§ **AIM OF THE EXERCISE**
Isolate every line in the records below with "KiCad" in it.
[INFORMATION SHOWN Boundary: Start]
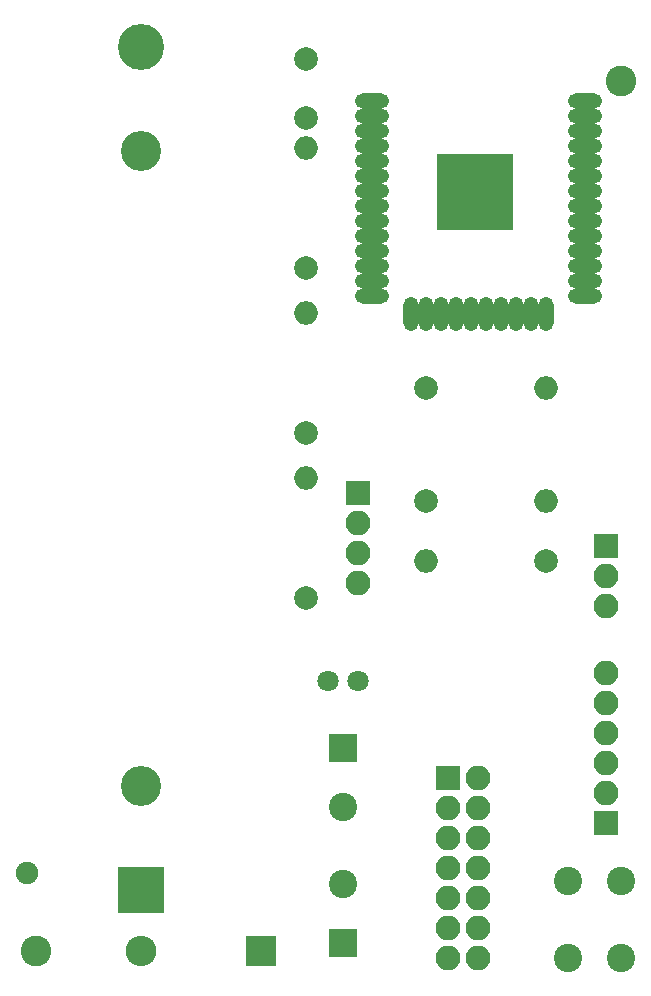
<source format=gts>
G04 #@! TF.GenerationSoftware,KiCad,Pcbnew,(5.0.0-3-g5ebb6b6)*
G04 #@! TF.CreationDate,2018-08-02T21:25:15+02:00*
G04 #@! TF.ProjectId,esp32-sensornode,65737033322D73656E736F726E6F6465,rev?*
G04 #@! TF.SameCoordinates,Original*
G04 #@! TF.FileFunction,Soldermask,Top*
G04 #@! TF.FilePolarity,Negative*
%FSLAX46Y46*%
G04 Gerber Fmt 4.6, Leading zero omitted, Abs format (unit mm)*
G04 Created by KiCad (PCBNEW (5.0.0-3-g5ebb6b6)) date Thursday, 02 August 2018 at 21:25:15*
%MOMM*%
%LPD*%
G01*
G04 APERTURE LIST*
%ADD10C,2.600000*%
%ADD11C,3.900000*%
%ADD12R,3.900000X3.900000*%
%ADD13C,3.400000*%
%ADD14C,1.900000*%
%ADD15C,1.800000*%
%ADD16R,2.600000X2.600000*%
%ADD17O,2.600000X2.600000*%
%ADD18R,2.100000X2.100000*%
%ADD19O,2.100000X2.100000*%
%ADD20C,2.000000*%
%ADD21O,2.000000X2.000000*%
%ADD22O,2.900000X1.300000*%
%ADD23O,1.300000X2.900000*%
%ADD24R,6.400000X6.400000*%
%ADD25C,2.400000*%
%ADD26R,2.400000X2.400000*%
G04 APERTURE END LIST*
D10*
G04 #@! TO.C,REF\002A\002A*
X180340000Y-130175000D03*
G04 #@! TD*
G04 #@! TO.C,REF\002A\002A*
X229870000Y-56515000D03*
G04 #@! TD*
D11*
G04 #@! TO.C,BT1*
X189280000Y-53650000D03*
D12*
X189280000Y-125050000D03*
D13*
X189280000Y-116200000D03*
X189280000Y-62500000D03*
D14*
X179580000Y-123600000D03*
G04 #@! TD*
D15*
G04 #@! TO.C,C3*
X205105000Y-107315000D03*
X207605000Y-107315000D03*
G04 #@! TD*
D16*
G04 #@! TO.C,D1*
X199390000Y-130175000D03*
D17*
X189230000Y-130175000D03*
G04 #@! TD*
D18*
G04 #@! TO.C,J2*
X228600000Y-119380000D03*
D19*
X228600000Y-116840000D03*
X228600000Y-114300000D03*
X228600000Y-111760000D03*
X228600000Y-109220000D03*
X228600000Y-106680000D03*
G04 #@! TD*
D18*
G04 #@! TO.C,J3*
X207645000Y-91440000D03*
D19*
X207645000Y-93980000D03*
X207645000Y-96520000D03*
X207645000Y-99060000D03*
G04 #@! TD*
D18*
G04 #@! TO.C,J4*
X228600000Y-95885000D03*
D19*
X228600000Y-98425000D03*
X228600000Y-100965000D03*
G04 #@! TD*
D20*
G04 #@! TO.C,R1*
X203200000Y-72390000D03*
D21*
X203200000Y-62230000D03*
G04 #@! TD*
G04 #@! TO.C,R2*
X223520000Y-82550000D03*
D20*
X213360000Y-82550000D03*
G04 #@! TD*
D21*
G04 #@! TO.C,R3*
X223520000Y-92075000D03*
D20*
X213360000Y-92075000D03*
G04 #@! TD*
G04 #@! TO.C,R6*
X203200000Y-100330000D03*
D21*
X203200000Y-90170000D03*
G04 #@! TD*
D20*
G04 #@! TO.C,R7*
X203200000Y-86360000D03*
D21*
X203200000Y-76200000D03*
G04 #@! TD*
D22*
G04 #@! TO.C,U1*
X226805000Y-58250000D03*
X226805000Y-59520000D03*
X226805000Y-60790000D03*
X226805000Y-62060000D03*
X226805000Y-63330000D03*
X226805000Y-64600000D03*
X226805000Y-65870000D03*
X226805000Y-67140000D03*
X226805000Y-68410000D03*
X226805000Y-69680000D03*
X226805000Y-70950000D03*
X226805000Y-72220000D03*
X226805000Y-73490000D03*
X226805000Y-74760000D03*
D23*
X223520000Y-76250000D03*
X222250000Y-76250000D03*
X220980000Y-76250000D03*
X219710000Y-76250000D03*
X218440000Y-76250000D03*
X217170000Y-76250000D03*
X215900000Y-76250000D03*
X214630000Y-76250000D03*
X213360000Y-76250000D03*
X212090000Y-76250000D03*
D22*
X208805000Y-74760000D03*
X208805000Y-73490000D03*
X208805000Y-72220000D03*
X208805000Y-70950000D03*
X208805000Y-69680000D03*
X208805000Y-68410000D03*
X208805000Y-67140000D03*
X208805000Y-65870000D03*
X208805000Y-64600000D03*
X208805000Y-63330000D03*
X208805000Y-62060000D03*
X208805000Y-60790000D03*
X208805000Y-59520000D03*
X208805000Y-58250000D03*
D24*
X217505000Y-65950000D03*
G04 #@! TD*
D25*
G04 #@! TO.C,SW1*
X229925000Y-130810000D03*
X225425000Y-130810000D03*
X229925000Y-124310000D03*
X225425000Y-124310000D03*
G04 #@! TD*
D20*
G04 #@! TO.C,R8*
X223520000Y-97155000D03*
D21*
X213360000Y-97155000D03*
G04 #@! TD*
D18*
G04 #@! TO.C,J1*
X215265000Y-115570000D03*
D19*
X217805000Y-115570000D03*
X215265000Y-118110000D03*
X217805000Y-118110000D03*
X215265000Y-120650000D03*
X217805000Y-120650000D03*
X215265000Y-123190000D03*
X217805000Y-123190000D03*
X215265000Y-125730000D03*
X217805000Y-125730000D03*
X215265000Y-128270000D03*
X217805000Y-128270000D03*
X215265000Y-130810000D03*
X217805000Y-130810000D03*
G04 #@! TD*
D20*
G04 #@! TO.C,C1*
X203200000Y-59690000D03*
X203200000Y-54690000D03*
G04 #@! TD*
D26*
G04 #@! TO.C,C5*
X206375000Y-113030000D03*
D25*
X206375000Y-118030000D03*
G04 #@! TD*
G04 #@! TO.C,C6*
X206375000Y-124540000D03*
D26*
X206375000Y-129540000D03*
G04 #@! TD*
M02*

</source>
[INFORMATION SHOWN Boundary: End]
§ **COMPLETED TASK**
G04 #@! TF.GenerationSoftware,KiCad,Pcbnew,(5.0.0-3-g5ebb6b6)*
G04 Created by KiCad (PCBNEW (5.0.0-3-g5ebb6b6)) date Thursday, 02 August 2018 at 21:25:15*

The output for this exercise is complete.